[Text provided Boundary: Start]

It is easy enough to reimplement a single component like the colour picker, but if you then multiply those 3 months for every similar component you easily get years spent in non-productive development. And creating a performant web-framework is probably not something the average JS web developer would be able to accomplish easily (BTW this is not bashing against JS devs, I think the same would be true for a C++ developers trying to create a Qt clone). So, at that point, you also probably need to hire experienced developers, probably coming from much higher paying jobs.

@antopatriarca an ad-hoc framework would be a by-product of sticking to a set of best-practices decided by a team. That's also kind of required to make all widgets made by the team reusable.
I would stay away from modern framework because most are made for single page application and IMO that's an anti-pattern. Each feature should be its own page, providing an UI that can be normalized as a form to be handled by a backend. SPA are MVC with two controller or expose the data which I don't like
@gkrnours I certainly agree you should organically grow the framework instead of designing it as a separate project and probably take different design decisions, but it still seems a substantial amount of effort for a limited gain. You still need to create a lot of UI components, find a way to reuse the game engine renderer, write strong design guidelines and enforce them, … just to be able to use JS in a browser. You are still going to fight against the browser updates and plugins, fight against the dev tools lagging behind browser support, fight against the browser caching libraries you want to update, have teams with very different background and priorities… Not all the problems listed were caused by Node.js. In fact, not using a framework also removes some of the advantages of web tools as you now have a much more limited amount of libraries and components already available, the developers are not going to be familiar with your codebase and guidelines, …

@antopatriarca I do agree with some of theses points, that's why I didn't talk about theses. No need to put them into my face like you are trying to smurf me with a pillow.

[Text provided Boundary: End]

§ **What needs to be done**:
Resume the discussion about web frameworks and JS development, starting right after its last comment.

[Information provided Boundary: Start]

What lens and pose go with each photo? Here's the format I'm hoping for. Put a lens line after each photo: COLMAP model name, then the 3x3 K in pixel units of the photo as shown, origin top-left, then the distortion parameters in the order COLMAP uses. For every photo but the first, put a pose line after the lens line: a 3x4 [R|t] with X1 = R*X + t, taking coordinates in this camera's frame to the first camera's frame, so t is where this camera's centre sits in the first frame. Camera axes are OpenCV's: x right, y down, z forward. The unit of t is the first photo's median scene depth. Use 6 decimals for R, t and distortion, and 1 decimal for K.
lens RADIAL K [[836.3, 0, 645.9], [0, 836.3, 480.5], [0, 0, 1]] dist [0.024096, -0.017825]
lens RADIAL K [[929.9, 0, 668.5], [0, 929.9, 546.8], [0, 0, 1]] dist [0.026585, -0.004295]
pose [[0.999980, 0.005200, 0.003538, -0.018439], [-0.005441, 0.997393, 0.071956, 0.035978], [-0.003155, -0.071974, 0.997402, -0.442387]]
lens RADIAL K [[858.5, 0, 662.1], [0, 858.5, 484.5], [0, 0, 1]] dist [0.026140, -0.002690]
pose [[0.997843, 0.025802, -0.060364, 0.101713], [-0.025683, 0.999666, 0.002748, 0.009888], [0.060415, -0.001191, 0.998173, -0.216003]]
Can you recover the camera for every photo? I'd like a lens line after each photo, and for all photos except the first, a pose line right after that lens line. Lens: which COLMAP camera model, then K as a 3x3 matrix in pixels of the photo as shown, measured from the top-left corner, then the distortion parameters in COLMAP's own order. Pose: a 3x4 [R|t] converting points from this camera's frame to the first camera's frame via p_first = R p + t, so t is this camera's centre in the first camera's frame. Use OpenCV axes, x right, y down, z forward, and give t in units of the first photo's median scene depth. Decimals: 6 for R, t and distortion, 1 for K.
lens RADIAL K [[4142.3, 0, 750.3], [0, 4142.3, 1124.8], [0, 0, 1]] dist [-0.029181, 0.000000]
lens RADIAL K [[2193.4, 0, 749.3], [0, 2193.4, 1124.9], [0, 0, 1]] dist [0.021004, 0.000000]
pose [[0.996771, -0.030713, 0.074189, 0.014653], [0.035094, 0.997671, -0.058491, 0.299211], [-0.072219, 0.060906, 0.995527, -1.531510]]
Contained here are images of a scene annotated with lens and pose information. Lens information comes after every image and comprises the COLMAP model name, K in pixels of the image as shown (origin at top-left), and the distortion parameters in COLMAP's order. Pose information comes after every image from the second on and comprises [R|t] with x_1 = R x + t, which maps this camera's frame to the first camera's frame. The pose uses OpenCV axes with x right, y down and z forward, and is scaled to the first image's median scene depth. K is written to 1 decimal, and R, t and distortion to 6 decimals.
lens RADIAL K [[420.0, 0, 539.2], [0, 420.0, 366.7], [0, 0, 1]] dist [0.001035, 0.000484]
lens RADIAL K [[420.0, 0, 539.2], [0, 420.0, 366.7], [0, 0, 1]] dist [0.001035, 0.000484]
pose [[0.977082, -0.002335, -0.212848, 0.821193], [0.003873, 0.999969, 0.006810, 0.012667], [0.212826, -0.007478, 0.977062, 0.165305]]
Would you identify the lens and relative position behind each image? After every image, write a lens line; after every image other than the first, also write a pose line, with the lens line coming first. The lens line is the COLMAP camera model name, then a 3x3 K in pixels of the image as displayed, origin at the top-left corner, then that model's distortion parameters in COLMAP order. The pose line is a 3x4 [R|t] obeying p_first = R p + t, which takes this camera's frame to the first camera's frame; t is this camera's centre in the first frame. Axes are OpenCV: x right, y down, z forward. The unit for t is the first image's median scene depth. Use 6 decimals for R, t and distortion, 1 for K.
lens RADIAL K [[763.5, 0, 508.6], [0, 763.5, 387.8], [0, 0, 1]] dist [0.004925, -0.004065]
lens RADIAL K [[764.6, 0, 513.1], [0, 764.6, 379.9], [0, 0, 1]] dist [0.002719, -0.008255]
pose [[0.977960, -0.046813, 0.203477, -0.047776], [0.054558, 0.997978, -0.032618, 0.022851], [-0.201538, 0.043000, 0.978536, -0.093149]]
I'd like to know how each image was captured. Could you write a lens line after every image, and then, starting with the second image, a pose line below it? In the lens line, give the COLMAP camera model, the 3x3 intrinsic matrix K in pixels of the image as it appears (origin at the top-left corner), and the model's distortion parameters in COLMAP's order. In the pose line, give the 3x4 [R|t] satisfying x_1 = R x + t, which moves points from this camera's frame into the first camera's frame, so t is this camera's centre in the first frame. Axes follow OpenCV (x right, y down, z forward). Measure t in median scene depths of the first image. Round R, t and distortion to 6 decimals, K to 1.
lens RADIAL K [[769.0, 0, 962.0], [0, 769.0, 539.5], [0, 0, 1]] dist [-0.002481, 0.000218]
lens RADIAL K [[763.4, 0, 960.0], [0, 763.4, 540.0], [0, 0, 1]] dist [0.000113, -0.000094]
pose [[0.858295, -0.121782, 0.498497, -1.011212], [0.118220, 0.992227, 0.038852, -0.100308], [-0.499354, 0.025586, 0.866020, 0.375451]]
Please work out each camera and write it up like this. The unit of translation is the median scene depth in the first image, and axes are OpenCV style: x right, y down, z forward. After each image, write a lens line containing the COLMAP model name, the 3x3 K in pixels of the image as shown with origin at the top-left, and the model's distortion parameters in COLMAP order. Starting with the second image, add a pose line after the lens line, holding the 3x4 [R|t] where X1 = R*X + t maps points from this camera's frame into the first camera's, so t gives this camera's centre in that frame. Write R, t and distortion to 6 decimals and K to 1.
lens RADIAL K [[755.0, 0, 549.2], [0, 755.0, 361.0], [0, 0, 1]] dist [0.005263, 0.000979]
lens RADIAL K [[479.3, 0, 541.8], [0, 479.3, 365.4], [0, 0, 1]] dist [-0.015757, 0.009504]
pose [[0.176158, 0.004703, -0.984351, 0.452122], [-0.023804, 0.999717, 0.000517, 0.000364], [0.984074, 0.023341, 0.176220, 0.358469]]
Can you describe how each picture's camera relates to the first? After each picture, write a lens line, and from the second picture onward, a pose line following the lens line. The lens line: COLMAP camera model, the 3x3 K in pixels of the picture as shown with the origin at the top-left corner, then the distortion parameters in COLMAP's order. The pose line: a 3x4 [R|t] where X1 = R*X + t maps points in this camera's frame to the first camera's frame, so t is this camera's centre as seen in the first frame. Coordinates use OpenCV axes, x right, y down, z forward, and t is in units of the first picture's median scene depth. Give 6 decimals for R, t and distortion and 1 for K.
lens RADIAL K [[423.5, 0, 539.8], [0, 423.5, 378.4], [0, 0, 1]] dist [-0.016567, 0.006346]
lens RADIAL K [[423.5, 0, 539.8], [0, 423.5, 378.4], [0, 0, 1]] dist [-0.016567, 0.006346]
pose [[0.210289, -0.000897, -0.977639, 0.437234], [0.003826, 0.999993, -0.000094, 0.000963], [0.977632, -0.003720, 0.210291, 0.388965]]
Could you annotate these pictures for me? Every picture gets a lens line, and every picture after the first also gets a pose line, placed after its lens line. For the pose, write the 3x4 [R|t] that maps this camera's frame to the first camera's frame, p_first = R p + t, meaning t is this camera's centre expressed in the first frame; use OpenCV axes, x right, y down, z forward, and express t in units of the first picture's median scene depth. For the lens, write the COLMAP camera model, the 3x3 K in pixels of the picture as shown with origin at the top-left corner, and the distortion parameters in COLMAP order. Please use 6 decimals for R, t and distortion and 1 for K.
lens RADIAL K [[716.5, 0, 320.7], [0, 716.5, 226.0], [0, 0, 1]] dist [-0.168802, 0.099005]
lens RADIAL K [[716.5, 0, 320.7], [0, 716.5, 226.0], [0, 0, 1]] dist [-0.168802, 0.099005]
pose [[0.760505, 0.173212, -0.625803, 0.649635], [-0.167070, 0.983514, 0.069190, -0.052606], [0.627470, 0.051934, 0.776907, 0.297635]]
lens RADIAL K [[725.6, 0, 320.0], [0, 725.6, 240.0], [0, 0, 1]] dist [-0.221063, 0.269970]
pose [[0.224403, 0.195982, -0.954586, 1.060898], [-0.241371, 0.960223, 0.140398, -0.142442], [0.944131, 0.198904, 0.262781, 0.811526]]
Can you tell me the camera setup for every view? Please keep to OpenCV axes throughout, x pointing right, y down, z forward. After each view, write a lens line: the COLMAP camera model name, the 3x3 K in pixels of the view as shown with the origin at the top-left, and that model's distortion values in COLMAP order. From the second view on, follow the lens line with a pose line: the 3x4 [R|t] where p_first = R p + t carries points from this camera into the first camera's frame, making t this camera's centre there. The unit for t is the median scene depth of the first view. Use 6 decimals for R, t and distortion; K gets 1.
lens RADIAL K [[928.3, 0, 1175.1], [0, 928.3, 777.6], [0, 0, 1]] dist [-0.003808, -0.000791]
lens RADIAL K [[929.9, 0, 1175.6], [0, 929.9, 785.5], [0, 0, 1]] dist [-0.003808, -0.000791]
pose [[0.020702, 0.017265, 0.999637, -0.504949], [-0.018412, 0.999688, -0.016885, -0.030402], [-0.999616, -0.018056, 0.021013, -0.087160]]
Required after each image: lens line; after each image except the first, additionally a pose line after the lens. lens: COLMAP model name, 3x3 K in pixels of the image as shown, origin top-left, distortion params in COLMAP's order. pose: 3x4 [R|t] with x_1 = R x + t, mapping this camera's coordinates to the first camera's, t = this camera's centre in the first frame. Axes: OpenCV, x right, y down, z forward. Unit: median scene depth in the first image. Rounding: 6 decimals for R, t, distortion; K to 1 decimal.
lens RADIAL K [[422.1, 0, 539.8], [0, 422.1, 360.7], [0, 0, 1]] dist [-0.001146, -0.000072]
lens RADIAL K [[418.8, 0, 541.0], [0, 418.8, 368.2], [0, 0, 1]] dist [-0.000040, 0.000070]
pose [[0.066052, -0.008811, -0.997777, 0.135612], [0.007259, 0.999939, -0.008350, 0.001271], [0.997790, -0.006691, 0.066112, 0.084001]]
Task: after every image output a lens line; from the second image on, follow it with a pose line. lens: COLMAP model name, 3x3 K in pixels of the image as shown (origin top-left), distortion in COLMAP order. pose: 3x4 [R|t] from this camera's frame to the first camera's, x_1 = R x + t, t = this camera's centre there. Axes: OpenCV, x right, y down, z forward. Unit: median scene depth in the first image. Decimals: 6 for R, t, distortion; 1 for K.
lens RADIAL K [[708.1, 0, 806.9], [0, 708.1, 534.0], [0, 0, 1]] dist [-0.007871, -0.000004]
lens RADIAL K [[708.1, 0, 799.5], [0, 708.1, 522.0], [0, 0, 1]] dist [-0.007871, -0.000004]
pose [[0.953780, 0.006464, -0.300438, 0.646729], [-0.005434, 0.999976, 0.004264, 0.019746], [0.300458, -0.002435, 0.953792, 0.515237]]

[Information provided Boundary: End]

§ **Exercise output**:
The many framework was specifically called out as an issue as it prevent code reuse.
Writing and enforcing guidelines is called working with other devs. Creating UI components it's like half of what frontend devs do.

anyway, I won't barge into anyone desk and ask them to do tooling in web tech.

@gkrnours I’m sorry if I appeared that rude, English is not my native language. My only point was that the frameworks were only part of the issue they discovered and by removing them they would have increased the development cost and time, basically losing many of their perceived advantages on using web tools in the first place.
But I think we sort of misunderstood each other a bit. I do agree with you in general for web development. I was mostly speaking about the specific case described in the video (which was IMHO mostly caused by wrong expectations/lack of good development practices and less by actual limitations of the web tools themselves).
@antopatriarca And I disagree. IMO, current framework like vue.js, react or angular are anti-pattern costing time for little benefit.

@gkrnours You probably have more experience than me on this as I mostly developed in C++.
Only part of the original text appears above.